Her chewing slowed. I could sense the caution lights going on in her head. “That’s what those people do. It’s not the first time it’s happened. You guys just walked into it.”

“So did Vince.”

She stopped chewing altogether and looked at me. “What’s that supposed to mean?”

“We figured something was going down-that’s why we followed Leung home. How did Vince know where to show up?”

In point of fact, we knew Sharkey had been watching Vu. What bothered me was his timing, which smacked of a double setup. The only catch was that, in order to make it work, the person pulling the strings had to have known about the home invasion.

The sandwich forgotten, she twisted around to face me bodily, wiping her mouth with the back of her hand. Her eyes were narrow with suspicion. “You wanna shit or get off the pot?”

I gave her a scenario I thought she might accept, and maybe even confirm. “Vince was suffocating under Benny, but he didn’t have the balls to do anything about it-until Sonny showed up, or at least Michael Vu in Sonny’s name. A deal was cut. The Asians would remove Benny if Vince set him up. In exchange, Vince would replace his boss, and then allow Sonny a large hunk of the local action, something Benny had refused to do.”

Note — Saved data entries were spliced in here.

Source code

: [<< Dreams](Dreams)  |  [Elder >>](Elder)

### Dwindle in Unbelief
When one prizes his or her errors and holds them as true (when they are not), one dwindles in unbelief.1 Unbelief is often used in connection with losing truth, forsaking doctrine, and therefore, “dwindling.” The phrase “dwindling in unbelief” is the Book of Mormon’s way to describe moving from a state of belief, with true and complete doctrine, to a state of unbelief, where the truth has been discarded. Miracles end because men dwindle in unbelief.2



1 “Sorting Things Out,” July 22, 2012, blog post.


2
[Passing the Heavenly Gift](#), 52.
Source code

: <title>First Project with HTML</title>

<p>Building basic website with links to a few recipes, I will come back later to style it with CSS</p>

“And you think they planned to off Vince?” Sally reinterpreted. “A double cross?”

“Maybe,” I countered and edged closer to where I wanted to be. “And maybe not. As things turned out, Vince almost killed Vu. If it hadn’t been for us, he might’ve succeeded, even as high as he was. So if Vince was set up, it means someone was after him and Vu both-or at least didn’t care which one got whacked.”